Autor, narrador

Por Jean Pierre Chauvin, professor da Escola de Comunicações e Artes (ECA) da USP

 01/09/2023 - Publicado há 8 meses

A palavra cão não morde
João Adolfo Hansen

Convido-lhes a fazer um experimento. Assistam a qualquer programa veiculado na internet sobre letras de música. Na maioria dos casos, os produtores de conteúdo se esforçarão ao máximo para “provar” que determinados versos da composição seriam modos de o artista confessar suas dores, manifestar seus vícios ou protestar contra aqueles que o fizeram sofrer. Por incrível que pareça, esse modo de interpretar textos como decalque biográfico remonta ao século XIX, período em que foi inventada a moderna crítica literária.

Após questionarem os sistemas que preceituavam os modos como escrever em prosa e verso – vigentes entre a Antiguidade greco-latina e o final do século XVIII –, os especialistas (seres entendidos em saberes particulares) criaram ou derivaram novas áreas de conhecimento, atrelando a elas disciplinas que anunciavam um novo paradigma nas artes. A partir do Romantismo, passou-se a defender o fim das regras de composição; a derrubada de modelos; a relativa superação das artes retórica e poética; a ênfase na suposta originalidade do artista em geral e do escritor em particular.

Com o advento do Romantismo, floresceram duas correntes críticas que mantinham alguns pontos de contato entre si: o biografismo e o impressionismo. Ora as obras literárias “explicavam” pontos obscuros relativos à “existência” do escritor de carne e osso; ora permitiam avaliar a arte de escrever como projeção dos efeitos (ou impressões) provocados(as) pelo autor e sua obra no leitor.

Essas maneiras de ler ora se distanciaram, ora se combinaram, ao longo das décadas, de maneira que tanto os escritores quanto os críticos românticos começaram a discorrer em nome da sinceridade autoral e dos sentimentos nutridos pelo poeta ou romancista, supostamente revelados em sua ficção (ou desvelados por ela).

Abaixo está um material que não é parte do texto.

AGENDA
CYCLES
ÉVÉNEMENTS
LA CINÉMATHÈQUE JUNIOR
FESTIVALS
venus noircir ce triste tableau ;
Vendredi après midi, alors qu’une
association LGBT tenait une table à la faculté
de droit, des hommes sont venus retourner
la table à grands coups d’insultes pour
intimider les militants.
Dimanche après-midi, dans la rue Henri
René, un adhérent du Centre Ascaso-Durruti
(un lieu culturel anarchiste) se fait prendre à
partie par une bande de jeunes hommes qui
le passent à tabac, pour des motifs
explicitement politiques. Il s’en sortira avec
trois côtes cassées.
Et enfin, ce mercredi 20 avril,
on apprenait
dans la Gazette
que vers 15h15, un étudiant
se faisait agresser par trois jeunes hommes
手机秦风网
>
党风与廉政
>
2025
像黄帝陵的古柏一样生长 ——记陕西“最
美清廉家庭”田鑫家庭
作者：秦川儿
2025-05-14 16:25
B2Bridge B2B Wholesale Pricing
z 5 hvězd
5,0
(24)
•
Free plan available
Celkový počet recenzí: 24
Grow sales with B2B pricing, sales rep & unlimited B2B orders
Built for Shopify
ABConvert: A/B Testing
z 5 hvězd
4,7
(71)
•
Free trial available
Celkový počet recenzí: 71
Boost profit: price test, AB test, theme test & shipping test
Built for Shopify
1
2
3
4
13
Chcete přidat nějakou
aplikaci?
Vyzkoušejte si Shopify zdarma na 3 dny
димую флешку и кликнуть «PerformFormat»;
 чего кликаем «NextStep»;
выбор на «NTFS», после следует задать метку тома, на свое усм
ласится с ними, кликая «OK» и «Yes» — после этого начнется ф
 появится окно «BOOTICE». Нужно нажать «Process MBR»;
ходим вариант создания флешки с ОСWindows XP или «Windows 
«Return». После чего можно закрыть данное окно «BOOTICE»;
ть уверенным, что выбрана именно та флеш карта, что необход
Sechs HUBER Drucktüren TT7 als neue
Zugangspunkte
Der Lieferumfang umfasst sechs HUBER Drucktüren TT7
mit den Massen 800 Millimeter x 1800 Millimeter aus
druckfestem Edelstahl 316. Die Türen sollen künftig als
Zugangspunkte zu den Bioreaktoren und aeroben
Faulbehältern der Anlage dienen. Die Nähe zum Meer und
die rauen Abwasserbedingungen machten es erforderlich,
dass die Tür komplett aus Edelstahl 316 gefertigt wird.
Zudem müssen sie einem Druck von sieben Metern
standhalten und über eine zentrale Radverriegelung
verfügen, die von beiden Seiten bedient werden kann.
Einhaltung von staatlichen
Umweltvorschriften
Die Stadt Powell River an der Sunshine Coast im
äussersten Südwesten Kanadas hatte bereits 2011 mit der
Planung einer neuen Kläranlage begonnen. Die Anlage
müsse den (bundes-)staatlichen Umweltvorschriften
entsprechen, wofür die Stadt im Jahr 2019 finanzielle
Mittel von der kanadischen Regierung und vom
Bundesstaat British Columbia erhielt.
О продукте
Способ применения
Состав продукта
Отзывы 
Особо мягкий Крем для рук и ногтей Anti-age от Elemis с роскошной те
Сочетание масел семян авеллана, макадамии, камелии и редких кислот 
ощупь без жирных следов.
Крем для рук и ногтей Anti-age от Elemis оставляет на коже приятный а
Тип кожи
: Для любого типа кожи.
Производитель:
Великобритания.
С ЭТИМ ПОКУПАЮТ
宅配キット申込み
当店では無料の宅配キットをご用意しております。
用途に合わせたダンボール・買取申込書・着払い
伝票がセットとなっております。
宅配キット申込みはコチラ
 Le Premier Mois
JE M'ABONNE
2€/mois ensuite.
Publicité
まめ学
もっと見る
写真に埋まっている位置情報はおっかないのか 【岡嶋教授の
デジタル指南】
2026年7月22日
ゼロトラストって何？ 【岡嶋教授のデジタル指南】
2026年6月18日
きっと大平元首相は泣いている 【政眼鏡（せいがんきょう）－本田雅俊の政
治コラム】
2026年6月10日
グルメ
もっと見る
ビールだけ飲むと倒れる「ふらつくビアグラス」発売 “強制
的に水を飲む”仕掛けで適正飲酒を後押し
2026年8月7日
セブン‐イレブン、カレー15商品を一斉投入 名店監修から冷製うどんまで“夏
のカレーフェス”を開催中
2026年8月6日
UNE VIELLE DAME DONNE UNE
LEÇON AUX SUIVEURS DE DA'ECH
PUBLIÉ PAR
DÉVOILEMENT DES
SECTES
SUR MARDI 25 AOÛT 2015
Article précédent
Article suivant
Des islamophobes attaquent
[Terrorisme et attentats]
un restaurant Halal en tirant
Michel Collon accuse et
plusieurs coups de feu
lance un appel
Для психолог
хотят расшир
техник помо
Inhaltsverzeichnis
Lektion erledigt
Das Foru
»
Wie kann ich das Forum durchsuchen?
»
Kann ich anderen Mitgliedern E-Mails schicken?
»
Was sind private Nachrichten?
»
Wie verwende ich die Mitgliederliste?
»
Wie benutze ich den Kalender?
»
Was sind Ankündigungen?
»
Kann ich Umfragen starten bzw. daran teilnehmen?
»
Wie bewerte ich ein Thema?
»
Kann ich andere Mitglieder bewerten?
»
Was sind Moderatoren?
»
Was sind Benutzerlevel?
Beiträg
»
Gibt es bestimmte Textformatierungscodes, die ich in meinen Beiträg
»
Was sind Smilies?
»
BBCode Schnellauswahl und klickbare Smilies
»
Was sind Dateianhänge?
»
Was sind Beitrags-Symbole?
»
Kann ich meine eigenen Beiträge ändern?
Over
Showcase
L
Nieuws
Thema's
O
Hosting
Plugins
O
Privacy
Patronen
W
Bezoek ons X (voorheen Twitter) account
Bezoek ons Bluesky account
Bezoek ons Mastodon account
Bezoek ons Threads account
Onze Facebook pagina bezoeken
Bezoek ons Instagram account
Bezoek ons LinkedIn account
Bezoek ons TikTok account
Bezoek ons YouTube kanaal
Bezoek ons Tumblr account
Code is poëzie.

Ora, levou muito tempo para que esses pressupostos e métodos fossem revisados.

Isto não é um cachimbo (1973), de Michel Foucault, e Câmara clara (1980), de Roland Barthes, podem ser consideradas obras decisivas para que se retomasse a ideia de representação. Seja ao observarmos uma gravura emoldurada, seja ao analisar uma fotografia, o que está em jogo não é a busca pela verdade essencial do pintor ou do fotógrafo; mas o modo como ele representou/registrou pessoas, objetos, figuras geométricas, formas abstratas etc.

Analogamente, quando o autor publica uma crônica em jornal ou em livro, o enunciador daquele texto não se confunde necessariamente com a pessoa empírica do escritor. Por ser um aparato simbólico, a oscilar entre a denotação e a conotação, o texto porta a voz do escritor; contudo, isso não significa que o Eu subjacente à crônica seja expressão natural (ou seja, sem artifícios) e sincera do autor. Ainda quando se trata de um relato pessoal, o Eu que comparece ao texto representa pensamentos e ações do autor, sem se confundir compulsoriamente com ele.

Isso explica por que Tomás Antônio Gonzaga não é Dirceu; por que Machado de Assis não pode ser equiparado ao narrador-personagem Brás Cubas; por que Chico Buarque não se confunde com as personagens femininas que povoam suas letras; por que Rita Lee não se resumia à condição de “ovelha negra da família” etc. Letras de música e poemas não expressam obrigatoriamente o ser-e-estar do letrista ou poeta no mundo. Se assim fosse, todo cantor agiria, em seu cotidiano, de modo fiel e coerente às juras de amor expressas em suas canções.

Em lugar de “descobrir” lances biográficos em letras de música, poemas, contos ou romances, atentemos para a dicção do narrador. Observemos como as personagens podem ser similares ou contrastantes. Notemos como a persona inventada pelo poeta ou romancista se exprime em variados gêneros – seja como um Nós (nas epopeias), como um Tu (nas tragédias, diálogos ou cartas), como um Eu (nos versos que simbolizam as dúvidas e dores de uma voz que se queixa do que sente). Investiguemos se a paisagem retrata uma ideia fixa do autor que inventou a trama, ou se ela constitui um ingrediente que ilustra as ações adotadas pelas personagens que participam da cena.

Reduzir a interpretação do texto literário ao biografismo pode condicionar a qualidade da ficção ao maior ou menor grau de verdade comunicada pelo narrador ou personagem. Narrador e personagem participam das instâncias narrativas, ou seja, das múltiplas camadas do texto, seja um poema, seja uma letra de música.